Does it annoy you that the Fabian Society has the same name as you? I became perplexed when Havelock Ellis was a founding member..

Also, did you refuse to show my second response to the freewill issue concerning Schopenhauer?

Fabian Tassano said...

"Havelock Ellis was a founding member."

Well, those were the days of (foolish) idealism. All sorts of admirable people thought of themselves as socialist, e.g. H G Wells.

"Did you refuse to show my second response to the freewill issue?"

What second response? Didn't get it. And I don't use spam filters. Please send again.

If you're a repeat commenter, could you adopt a screen name e.g. "Dr No"? Otherwise it gets confusing. Ta.

Parham said...

HG Wells was a technocrat by the way.

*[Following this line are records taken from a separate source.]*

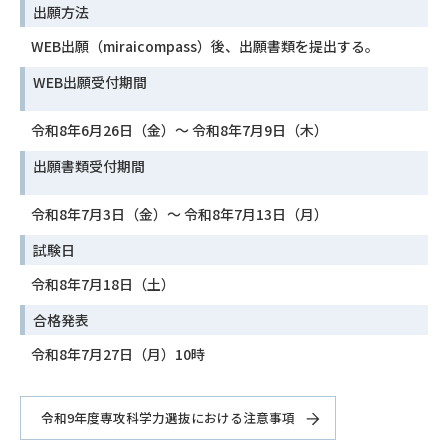
出願方法
WEB出願（miraicompass）後、出願書類を提出する。
WEB出願受付期間
令和8年6月26日（金）〜 令和8年7月9日（木）
出願書類受付期間
令和8年7月3日（金）〜 令和8年7月13日（月）
試験日
令和8年7月18日（土）
合格発表
令和8年7月27日（月）10時
令和9年度専攻科学力選抜における注意事項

What was the foolish idealism that they were trying to pursue?

Fabian Tassano said...

"Anonymous" = "parham"?

The foolish idealism was an uncynical belief in the ability of the whole human race to form some kind of brotherhood of rationality.

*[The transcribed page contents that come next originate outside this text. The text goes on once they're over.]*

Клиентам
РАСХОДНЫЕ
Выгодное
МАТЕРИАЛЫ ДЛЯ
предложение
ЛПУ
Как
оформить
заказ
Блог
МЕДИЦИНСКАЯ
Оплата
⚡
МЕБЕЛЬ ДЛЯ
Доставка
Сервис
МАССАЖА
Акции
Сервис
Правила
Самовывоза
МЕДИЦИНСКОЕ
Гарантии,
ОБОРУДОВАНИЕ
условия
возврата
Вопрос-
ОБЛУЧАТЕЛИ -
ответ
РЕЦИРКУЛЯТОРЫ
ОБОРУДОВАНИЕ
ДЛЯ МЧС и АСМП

What do you mean by "technocrat"?

The Prince of Truth said...

Yes Anonymous in this post is Parham, which is me with my new blogger display name.

By technocrat I mean "a government or organizational system where decision makers are usually highly skilled in fields of management or any other field. A technocratic government therefore is a government by experts."

Perhaps Wells was also too idealistic about "experts"

Fabian Tassano said...

Re "technocracy", I think one has to make a distinction between:

(a) the belief in the desirability of having things decided by reference to people who are scientifically trained (a bit uncynical about the value of "training", but perhaps harmless per se);

(b) the belief that experts (e.g. doctors) should have the power to determine what happens to an individual regardless of whether he/she has agreed to this.

Yes, Wells was probably too idealistic about "experts", and also too uncynical about the possibility that belief (a) would be used to legitimise (b).